* **Exercise**
Please answer these from the vector space section:
1. What single vector does it give as its first example?
2. What two vectors is that vector written as the sum of?
3. Which three points should the adjusted Sage code make pictures for?

* **Document section**
----
## Section2.1What is a Vector Space

### Subsection2.1.1Something Old, Something New

Long ago an far away you learned to plot points in two dimensions with $x$ and $y$ coordinates:

But, how can we understand this in terms of vectors and how can we most efficiently describe infinitely many points and vectors?

The simplest thing to do would be to have a single vector like $\vec{v}=\left[ 2,3\right]\text{,}$ but with infinitely many points to choose from this isn't very efficient. A little better is to recognize that that can be written as a sum of two vectors like so

\begin{equation*} \vec{v}=\left[ 2,3\right]=\left[ 2,0\right]+\left[ 0,3\right]. \end{equation*}

Best of all is to realize that this is a linear combination of our elementary vectors

\begin{equation*} \vec{v}=\left[ 2,3\right]=2\vec{e}_1+3\vec{e}_2. \end{equation*} Use what you learned in Section 1.4 to recreate the image above in the Sage Cell below. Then adjust the Sage code in the cell to create similar pictures for the points $(1,3)\text{,}$ $(-2,1)\text{,}$ and $(-3,-2)\text{.}$ Are you convinced that you can always make this sort of picture? Can you tell that this mens you can always write any vector as a combination of copies of the elementary vectors?
----
* **Data supplied**
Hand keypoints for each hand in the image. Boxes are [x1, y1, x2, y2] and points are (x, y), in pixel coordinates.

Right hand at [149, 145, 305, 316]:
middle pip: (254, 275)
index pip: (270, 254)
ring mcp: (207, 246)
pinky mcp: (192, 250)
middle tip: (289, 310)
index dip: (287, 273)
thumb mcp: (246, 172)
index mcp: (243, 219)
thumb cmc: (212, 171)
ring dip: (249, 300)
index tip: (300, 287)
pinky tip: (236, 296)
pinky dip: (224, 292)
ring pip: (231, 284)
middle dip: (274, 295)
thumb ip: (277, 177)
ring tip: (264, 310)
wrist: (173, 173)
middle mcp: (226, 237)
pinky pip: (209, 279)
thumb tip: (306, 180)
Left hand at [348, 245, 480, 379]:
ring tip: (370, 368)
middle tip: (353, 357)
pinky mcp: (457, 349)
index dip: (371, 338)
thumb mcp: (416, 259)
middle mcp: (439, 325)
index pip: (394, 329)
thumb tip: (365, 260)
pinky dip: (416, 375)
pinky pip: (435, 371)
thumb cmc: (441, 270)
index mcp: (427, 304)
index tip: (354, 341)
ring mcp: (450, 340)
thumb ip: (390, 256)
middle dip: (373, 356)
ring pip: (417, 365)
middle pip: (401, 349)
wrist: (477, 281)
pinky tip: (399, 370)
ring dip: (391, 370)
----
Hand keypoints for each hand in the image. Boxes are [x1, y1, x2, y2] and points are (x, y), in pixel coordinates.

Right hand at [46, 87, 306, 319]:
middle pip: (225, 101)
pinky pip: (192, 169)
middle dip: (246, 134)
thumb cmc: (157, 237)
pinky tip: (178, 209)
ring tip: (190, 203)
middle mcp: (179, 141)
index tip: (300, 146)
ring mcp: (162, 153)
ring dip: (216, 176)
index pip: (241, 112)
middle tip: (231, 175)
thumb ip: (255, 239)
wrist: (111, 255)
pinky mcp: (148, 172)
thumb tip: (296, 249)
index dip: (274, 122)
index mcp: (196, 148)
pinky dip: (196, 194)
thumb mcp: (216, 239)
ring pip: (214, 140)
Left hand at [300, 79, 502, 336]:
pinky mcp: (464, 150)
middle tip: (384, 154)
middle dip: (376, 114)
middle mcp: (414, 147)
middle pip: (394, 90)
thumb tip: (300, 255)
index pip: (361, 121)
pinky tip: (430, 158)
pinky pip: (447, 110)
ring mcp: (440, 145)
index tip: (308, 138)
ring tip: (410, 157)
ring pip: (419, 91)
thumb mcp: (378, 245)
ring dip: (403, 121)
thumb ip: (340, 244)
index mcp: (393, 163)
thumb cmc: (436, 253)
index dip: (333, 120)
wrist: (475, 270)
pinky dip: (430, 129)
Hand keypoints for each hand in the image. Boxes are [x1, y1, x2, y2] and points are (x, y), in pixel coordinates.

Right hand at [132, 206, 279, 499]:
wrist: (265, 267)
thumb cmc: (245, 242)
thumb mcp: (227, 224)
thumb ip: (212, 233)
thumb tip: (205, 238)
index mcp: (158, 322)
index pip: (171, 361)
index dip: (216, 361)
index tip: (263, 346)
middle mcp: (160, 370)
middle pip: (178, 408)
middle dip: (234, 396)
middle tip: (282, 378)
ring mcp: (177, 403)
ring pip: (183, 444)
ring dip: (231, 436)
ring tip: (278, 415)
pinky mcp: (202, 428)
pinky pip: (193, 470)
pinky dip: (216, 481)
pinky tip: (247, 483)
----
* **Answer to this problem**
1. $\vec{v}=[2,3]$
2. $[2,0]$ and $[0,3]$
3. $(1,3)$, $(-2,1)$, and $(-3,-2)$